- [Work task] Reproduce exactly the lines from the one containing "right elbow: (266, 245, -15)" through the last line of the records below, both included, and nothing else.

Pixel coordinate listings:
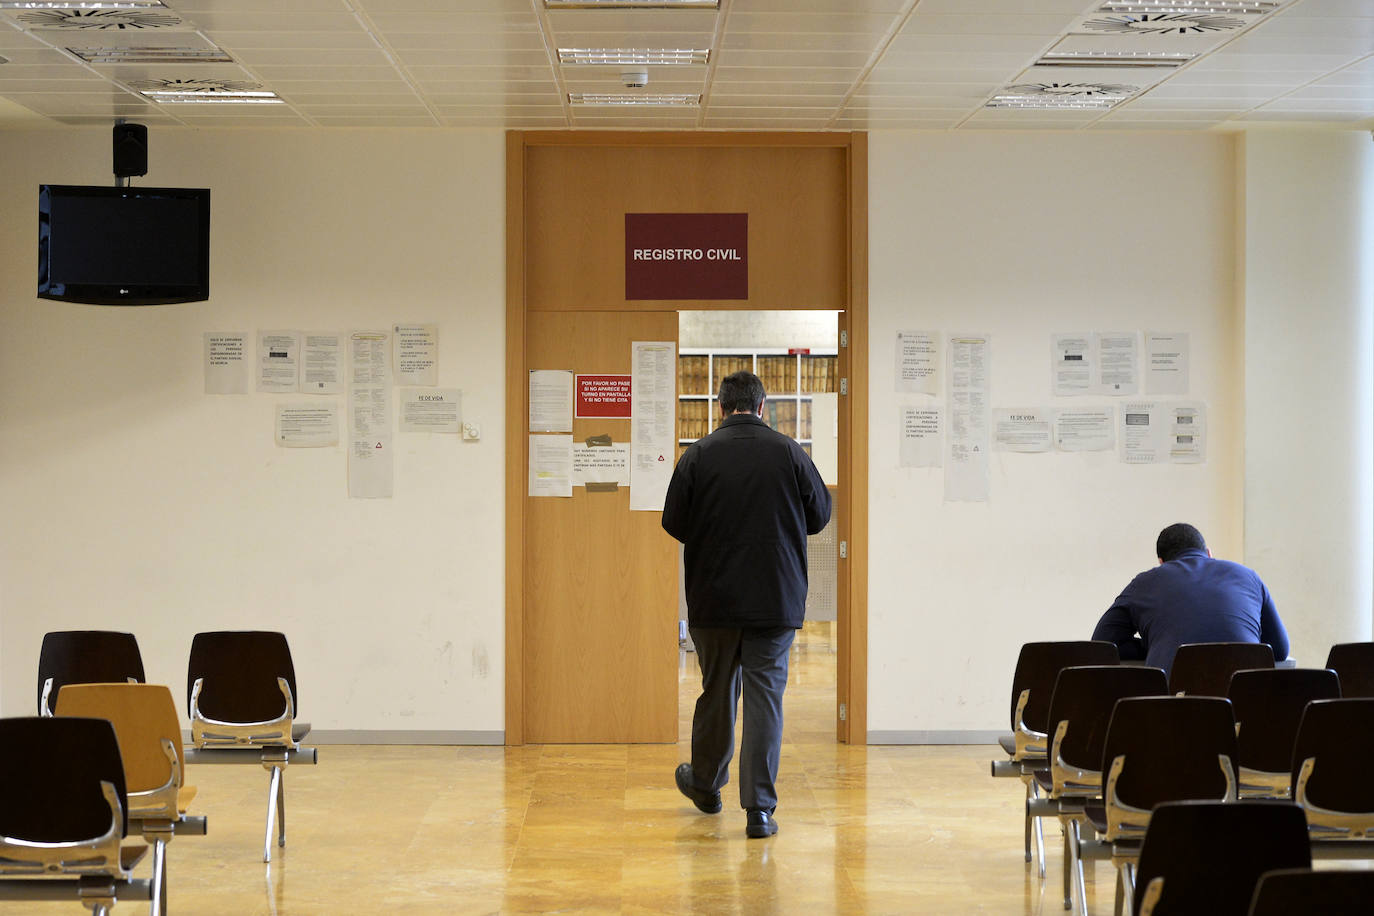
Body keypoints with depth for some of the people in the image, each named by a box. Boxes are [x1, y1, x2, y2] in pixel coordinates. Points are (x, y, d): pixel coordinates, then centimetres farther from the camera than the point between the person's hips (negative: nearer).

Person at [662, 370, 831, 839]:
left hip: (714, 597, 1)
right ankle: (759, 808, -1)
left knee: (717, 690, 16)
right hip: (776, 600, -1)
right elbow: (820, 514, 6)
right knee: (765, 697, 1)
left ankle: (705, 784, 34)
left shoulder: (697, 455, -5)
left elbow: (674, 524, -1)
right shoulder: (789, 452, -4)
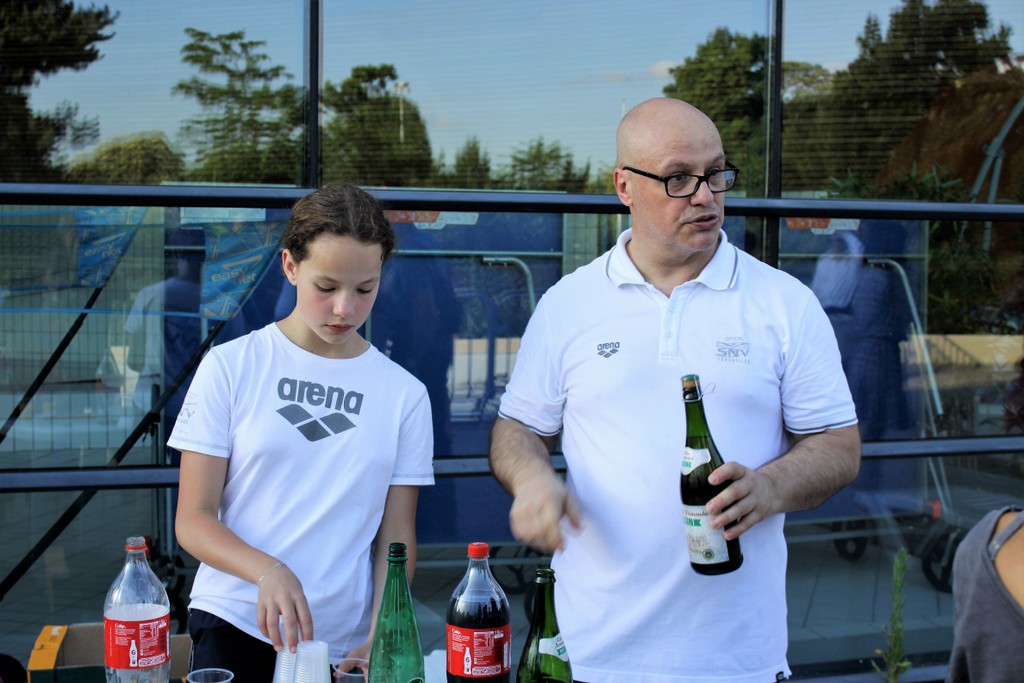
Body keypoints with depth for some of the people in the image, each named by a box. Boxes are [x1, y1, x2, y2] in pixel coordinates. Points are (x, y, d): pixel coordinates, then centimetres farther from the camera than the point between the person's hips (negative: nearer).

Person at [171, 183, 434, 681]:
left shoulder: (404, 394, 3)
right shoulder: (230, 367, -2)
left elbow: (395, 538, 4)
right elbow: (193, 519, -3)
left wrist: (380, 640, -11)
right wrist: (268, 572, -21)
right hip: (234, 627, -1)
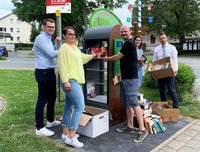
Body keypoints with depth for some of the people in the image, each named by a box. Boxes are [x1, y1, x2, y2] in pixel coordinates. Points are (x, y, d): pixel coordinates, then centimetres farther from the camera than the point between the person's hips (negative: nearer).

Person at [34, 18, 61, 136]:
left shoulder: (48, 39, 18)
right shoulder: (41, 38, -14)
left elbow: (52, 52, 20)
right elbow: (51, 54, -22)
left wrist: (57, 44, 7)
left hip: (50, 71, 11)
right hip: (43, 73, -11)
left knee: (52, 97, 18)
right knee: (42, 99, -6)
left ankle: (50, 121, 33)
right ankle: (40, 128, 2)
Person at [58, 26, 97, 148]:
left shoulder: (75, 47, 18)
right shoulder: (64, 47, -11)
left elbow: (81, 57, 37)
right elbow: (62, 65, -20)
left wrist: (92, 56, 43)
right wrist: (66, 81, -26)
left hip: (75, 80, 10)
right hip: (70, 81, -10)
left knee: (69, 106, 13)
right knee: (80, 106, -14)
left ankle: (66, 133, 23)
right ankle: (71, 137, -10)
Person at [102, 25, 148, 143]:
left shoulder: (129, 43, -13)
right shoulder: (127, 43, 20)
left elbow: (117, 57, -11)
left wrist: (105, 58, 6)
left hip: (131, 78, -10)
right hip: (126, 77, 10)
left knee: (133, 103, -10)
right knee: (127, 103, 13)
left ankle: (142, 130, -4)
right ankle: (130, 126, 22)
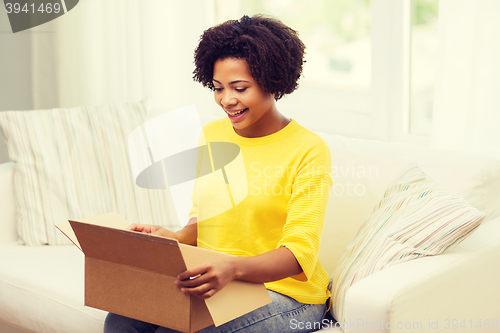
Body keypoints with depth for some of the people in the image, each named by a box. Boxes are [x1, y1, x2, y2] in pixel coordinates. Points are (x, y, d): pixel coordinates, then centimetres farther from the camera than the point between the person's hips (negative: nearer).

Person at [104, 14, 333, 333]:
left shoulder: (308, 150, -10)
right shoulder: (211, 135, 9)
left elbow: (300, 253, -16)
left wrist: (233, 267, -34)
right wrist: (175, 238, -6)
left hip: (286, 294, -5)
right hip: (216, 284, 5)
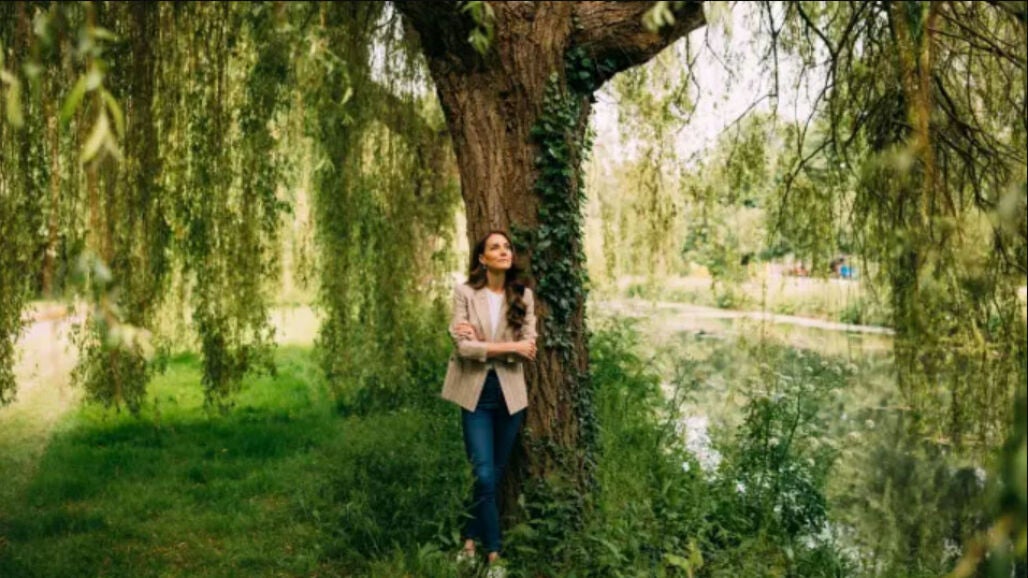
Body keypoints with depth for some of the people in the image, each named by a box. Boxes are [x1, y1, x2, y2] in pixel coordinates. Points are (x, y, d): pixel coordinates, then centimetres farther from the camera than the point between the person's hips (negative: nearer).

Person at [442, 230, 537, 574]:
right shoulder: (465, 292, -5)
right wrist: (510, 346, -14)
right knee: (484, 475, -7)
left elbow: (528, 347, -6)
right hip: (476, 392, -3)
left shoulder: (523, 295, 2)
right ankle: (494, 554, 7)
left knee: (496, 474, 10)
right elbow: (464, 346, -14)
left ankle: (471, 540, 27)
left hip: (509, 392, 3)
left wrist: (483, 342, -14)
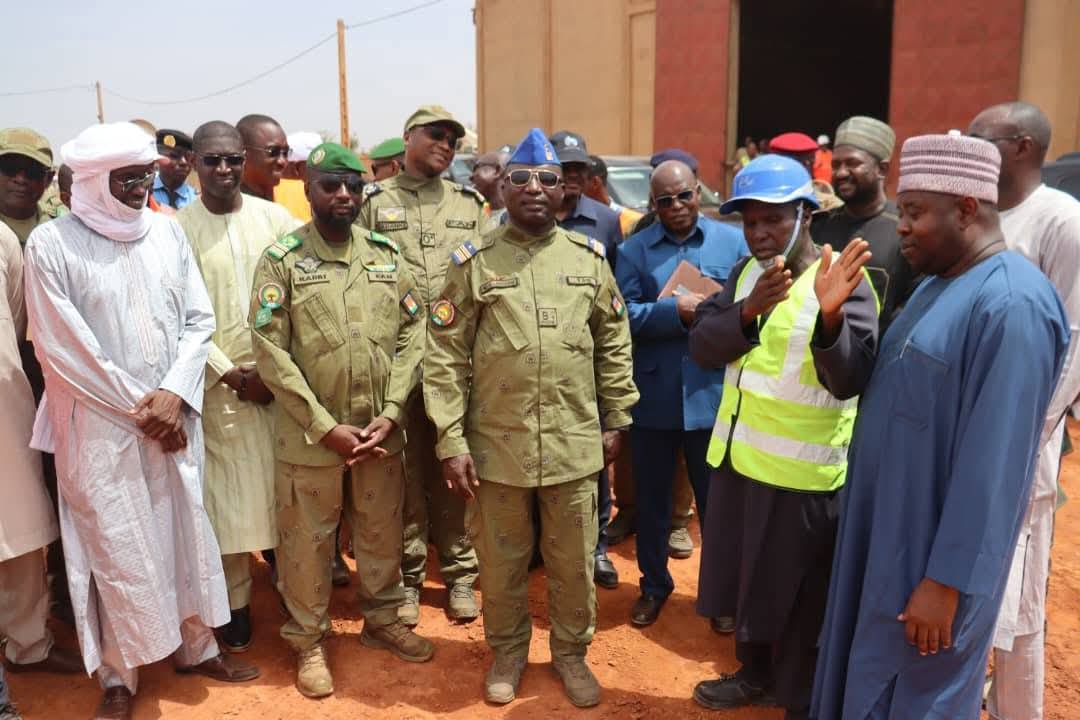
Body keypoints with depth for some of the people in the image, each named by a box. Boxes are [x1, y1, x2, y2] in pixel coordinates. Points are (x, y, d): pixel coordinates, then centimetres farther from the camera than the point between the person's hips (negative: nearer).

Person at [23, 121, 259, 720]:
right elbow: (62, 348, -10)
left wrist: (173, 394, -10)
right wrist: (136, 407, -9)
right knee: (118, 550, 4)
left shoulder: (166, 230, 3)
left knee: (186, 532, 13)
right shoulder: (51, 244, -8)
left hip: (173, 416, 4)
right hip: (100, 425, -4)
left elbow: (199, 319, 3)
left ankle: (195, 645, 33)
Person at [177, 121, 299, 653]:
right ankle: (236, 602, 18)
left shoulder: (275, 219, 2)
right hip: (219, 382, -1)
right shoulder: (177, 228, -2)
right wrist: (230, 374, -9)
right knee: (227, 492, 4)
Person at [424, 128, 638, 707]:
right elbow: (445, 358, -6)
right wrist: (451, 442, -9)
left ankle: (571, 652, 37)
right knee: (502, 562, 15)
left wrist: (616, 418, 9)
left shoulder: (590, 257, 4)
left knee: (573, 563, 14)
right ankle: (507, 652, 38)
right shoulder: (473, 262, -3)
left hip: (575, 445, 2)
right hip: (497, 445, -1)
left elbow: (614, 344, 10)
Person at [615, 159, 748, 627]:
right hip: (653, 395, 1)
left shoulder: (732, 241, 2)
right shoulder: (634, 250, 2)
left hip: (712, 393, 0)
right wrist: (675, 310, -20)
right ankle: (654, 584, 34)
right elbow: (623, 315, -9)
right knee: (651, 498, 15)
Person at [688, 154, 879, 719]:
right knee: (746, 580, 22)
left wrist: (830, 316, -43)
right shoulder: (744, 273, 6)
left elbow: (849, 380, -25)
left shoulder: (842, 281, -14)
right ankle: (755, 674, 44)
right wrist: (748, 311, -23)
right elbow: (701, 347, -5)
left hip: (802, 470, -6)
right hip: (737, 456, 6)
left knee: (797, 597, 10)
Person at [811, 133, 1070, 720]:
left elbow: (994, 459, -25)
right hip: (888, 528, 9)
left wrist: (946, 581, -23)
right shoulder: (938, 284, 8)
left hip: (935, 550, -9)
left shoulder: (1011, 304, -23)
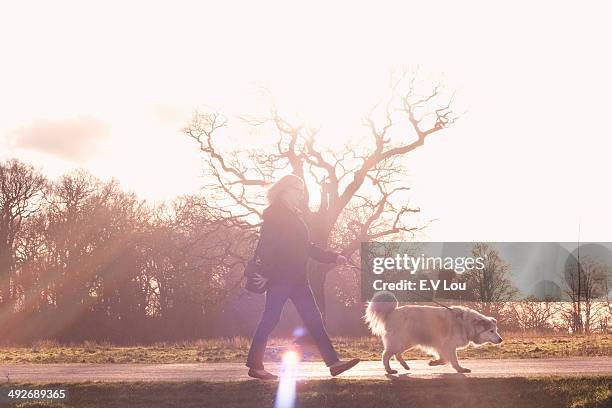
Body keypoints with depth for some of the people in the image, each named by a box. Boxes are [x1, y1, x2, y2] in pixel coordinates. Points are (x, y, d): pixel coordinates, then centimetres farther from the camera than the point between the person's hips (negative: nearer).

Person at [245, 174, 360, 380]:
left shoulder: (294, 216, 21)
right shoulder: (273, 214, -6)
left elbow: (306, 247, 24)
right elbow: (266, 245, -15)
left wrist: (333, 257, 19)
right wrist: (266, 273, -22)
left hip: (297, 278, 9)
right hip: (279, 277, -9)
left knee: (313, 318, 3)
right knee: (270, 319, -6)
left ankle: (333, 362, 0)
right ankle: (254, 365, 2)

- [Response to this exercise]
right elbow: (266, 245, -15)
left wrist: (333, 257, 19)
right wrist: (266, 273, -22)
left hip: (297, 278, 9)
right hip: (279, 277, -9)
left knee: (313, 318, 3)
right knee: (270, 319, -6)
left ankle: (333, 362, 0)
right ankle: (254, 365, 2)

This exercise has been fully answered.